# ACTIVITY A
In the text about Oregon's album In Concert, reproduce the part starting with "Live album by Oregon" and going on through "chart in 1976.", swapping "Vanguard" for "ECM".
# ACTIVITY B
According to the text about Oregon's album In Concert, what position did the album reach on the Billboard Jazz Albums chart?

# SELECTED PASSAGE
□ □ □ □ □ □ □
Live album by Oregon
- Released: 1975
- Recorded: live before an invited audience at Vanguard´s Studio in New York City on April 8 & 9, 1975
- Genre: Jazz
- Length: 42:36
- Label: Vanguard
- Producer: Oregon

Oregon chronology
| Winter Light (1974) | In Concert (1975) | Together (1976) |

= In Concert (Oregon album) =

In Concert is a live album by the American jazz group Oregon released in 1975. The album peaked at number 35 on the Billboard Jazz Albums chart in 1976.

==Reception==

In a review for AllMusic, Ron Wynn awarded the album 4 stars, writing: "A textbook live recording by Oregon... It contains their usual classical, African, and jazz elements and shows that they're more aggressive and animated in performance than in the studio. The recording is excellent and fully displays the broad range of colors, rhythms, and textures that they present. The authors of The Penguin Guide to Jazz commented: "'Silence Of A Candle' is absolutely magisterial, and even more abstract pieces... underline that what Oregon was best at was real-time improvisation... Walcott's influence on the group is even more obvious in a concert setting. There is rarely a moment when he is not shaping or reshaping the music."
□ □ □ □ □ □ □
# STUDY MATERIAL
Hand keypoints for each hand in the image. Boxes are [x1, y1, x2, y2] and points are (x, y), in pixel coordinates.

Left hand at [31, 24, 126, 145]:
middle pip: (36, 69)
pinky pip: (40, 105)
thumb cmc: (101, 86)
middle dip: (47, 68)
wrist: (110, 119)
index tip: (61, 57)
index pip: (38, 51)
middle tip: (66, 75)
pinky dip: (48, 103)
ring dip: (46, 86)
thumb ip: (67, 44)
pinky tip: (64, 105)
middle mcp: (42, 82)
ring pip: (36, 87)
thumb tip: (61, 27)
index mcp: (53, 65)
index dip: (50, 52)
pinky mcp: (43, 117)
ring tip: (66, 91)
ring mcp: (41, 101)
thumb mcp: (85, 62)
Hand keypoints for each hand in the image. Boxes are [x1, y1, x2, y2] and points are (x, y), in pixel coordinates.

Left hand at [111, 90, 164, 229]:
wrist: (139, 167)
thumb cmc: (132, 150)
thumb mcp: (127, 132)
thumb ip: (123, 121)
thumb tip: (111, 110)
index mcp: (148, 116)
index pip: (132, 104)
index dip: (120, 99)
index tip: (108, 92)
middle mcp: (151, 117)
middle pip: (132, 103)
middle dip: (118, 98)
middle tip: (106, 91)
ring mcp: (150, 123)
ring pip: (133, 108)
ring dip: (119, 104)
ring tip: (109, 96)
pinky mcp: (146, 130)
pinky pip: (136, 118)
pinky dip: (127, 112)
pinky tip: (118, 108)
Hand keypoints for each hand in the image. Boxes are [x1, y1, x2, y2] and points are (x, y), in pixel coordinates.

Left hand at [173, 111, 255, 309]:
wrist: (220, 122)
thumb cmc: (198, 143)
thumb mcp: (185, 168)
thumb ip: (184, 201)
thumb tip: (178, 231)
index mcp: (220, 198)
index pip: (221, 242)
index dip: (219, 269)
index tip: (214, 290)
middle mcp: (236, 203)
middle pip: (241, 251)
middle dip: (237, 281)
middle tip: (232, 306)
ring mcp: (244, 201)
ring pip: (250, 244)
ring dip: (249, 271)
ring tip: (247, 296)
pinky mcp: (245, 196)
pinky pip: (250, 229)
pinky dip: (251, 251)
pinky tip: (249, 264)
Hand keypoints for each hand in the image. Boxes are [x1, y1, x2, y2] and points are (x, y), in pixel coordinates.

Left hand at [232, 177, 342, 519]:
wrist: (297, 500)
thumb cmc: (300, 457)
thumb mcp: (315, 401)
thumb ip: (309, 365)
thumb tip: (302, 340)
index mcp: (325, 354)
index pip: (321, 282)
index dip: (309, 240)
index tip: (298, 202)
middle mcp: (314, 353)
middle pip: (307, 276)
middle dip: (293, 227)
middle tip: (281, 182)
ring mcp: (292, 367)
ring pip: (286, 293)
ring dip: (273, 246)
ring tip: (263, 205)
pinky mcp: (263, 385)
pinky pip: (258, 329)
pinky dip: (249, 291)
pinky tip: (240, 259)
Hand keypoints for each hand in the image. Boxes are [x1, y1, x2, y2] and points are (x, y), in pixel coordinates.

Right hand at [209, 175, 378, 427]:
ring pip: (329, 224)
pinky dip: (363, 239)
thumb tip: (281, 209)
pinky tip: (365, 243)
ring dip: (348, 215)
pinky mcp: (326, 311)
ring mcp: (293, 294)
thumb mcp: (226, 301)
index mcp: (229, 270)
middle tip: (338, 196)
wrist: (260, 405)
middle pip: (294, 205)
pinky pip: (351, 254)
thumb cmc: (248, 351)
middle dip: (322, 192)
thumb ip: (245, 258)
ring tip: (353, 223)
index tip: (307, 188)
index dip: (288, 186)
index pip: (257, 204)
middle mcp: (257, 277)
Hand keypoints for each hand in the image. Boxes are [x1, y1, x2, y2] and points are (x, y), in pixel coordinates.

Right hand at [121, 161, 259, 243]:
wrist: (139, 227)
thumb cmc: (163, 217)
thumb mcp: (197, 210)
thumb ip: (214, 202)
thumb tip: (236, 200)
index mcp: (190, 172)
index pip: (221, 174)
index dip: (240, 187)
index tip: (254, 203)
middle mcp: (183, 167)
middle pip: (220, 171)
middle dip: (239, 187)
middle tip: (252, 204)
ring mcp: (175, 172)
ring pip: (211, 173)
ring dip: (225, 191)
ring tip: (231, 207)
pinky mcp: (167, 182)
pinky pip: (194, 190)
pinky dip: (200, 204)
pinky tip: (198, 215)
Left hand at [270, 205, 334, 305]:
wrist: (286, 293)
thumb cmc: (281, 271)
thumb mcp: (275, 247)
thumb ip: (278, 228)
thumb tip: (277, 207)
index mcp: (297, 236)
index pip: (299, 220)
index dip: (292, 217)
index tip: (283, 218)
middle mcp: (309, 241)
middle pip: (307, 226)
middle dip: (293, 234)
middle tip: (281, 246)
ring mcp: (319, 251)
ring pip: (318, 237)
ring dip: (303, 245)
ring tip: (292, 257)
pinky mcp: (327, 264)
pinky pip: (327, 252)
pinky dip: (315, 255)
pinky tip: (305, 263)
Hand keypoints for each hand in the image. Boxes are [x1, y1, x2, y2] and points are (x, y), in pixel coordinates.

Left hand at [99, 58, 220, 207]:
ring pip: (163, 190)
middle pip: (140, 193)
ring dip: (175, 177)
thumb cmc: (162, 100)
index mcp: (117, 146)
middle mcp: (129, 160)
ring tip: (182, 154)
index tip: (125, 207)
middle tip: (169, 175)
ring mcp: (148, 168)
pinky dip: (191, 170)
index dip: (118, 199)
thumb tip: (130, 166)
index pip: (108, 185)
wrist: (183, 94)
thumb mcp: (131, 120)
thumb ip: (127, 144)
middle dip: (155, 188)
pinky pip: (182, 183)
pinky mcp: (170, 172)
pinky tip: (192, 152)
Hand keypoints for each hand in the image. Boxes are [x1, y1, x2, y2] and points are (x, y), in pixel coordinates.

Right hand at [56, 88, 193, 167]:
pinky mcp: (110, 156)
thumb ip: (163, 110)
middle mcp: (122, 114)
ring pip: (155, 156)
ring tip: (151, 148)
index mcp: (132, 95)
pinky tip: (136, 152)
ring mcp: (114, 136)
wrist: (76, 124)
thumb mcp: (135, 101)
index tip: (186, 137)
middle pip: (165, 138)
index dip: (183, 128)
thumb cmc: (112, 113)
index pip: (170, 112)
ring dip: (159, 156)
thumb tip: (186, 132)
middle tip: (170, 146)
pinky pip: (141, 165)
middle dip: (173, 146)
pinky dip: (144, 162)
□ □ □ □ □ □ □
# EXPECTED OUTPUT A
Live album by Oregon
- Released: 1975
- Recorded: live before an invited audience at ECM´s Studio in New York City on April 8 & 9, 1975
- Genre: Jazz
- Length: 42:36
- Label: ECM
- Producer: Oregon

Oregon chronology
| Winter Light (1974) | In Concert (1975) | Together (1976) |

= In Concert (Oregon album) =

In Concert is a live album by the American jazz group Oregon released in 1975. The album peaked at number 35 on the Billboard Jazz Albums chart in 1976.

# EXPECTED OUTPUT B
Number 35, in 1976.